#### Data listing ####

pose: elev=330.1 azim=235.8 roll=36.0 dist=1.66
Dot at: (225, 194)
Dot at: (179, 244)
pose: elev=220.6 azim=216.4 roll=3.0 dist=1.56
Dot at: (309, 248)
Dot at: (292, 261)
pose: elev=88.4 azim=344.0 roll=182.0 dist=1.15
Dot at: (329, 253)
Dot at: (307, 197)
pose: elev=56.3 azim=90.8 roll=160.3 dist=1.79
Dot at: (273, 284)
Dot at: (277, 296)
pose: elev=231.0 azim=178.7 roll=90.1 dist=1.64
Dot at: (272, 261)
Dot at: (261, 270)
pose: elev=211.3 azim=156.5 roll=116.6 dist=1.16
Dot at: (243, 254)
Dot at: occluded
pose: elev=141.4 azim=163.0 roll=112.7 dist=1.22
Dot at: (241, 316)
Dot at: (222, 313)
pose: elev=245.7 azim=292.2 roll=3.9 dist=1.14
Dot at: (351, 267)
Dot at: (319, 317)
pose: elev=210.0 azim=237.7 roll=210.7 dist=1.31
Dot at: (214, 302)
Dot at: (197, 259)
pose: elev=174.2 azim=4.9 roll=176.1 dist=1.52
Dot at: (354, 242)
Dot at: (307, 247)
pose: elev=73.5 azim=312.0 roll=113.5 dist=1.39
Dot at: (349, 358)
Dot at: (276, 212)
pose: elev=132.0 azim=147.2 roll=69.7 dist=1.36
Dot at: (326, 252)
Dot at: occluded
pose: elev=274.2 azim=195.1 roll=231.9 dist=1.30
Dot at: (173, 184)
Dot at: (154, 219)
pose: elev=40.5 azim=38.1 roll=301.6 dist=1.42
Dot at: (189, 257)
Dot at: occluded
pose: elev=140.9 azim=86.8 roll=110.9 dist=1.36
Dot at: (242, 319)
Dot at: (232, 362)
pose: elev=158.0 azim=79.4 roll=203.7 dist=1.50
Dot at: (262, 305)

####

• Direction
Format all the rows above as a numbered list, omitting any blank lines.

• Reply to the task
1. pose: elev=330.1 azim=235.8 roll=36.0 dist=1.66
2. Dot at: (225, 194)
3. Dot at: (179, 244)
4. pose: elev=220.6 azim=216.4 roll=3.0 dist=1.56
5. Dot at: (309, 248)
6. Dot at: (292, 261)
7. pose: elev=88.4 azim=344.0 roll=182.0 dist=1.15
8. Dot at: (329, 253)
9. Dot at: (307, 197)
10. pose: elev=56.3 azim=90.8 roll=160.3 dist=1.79
11. Dot at: (273, 284)
12. Dot at: (277, 296)
13. pose: elev=231.0 azim=178.7 roll=90.1 dist=1.64
14. Dot at: (272, 261)
15. Dot at: (261, 270)
16. pose: elev=211.3 azim=156.5 roll=116.6 dist=1.16
17. Dot at: (243, 254)
18. Dot at: occluded
19. pose: elev=141.4 azim=163.0 roll=112.7 dist=1.22
20. Dot at: (241, 316)
21. Dot at: (222, 313)
22. pose: elev=245.7 azim=292.2 roll=3.9 dist=1.14
23. Dot at: (351, 267)
24. Dot at: (319, 317)
25. pose: elev=210.0 azim=237.7 roll=210.7 dist=1.31
26. Dot at: (214, 302)
27. Dot at: (197, 259)
28. pose: elev=174.2 azim=4.9 roll=176.1 dist=1.52
29. Dot at: (354, 242)
30. Dot at: (307, 247)
31. pose: elev=73.5 azim=312.0 roll=113.5 dist=1.39
32. Dot at: (349, 358)
33. Dot at: (276, 212)
34. pose: elev=132.0 azim=147.2 roll=69.7 dist=1.36
35. Dot at: (326, 252)
36. Dot at: occluded
37. pose: elev=274.2 azim=195.1 roll=231.9 dist=1.30
38. Dot at: (173, 184)
39. Dot at: (154, 219)
40. pose: elev=40.5 azim=38.1 roll=301.6 dist=1.42
41. Dot at: (189, 257)
42. Dot at: occluded
43. pose: elev=140.9 azim=86.8 roll=110.9 dist=1.36
44. Dot at: (242, 319)
45. Dot at: (232, 362)
46. pose: elev=158.0 azim=79.4 roll=203.7 dist=1.50
47. Dot at: (262, 305)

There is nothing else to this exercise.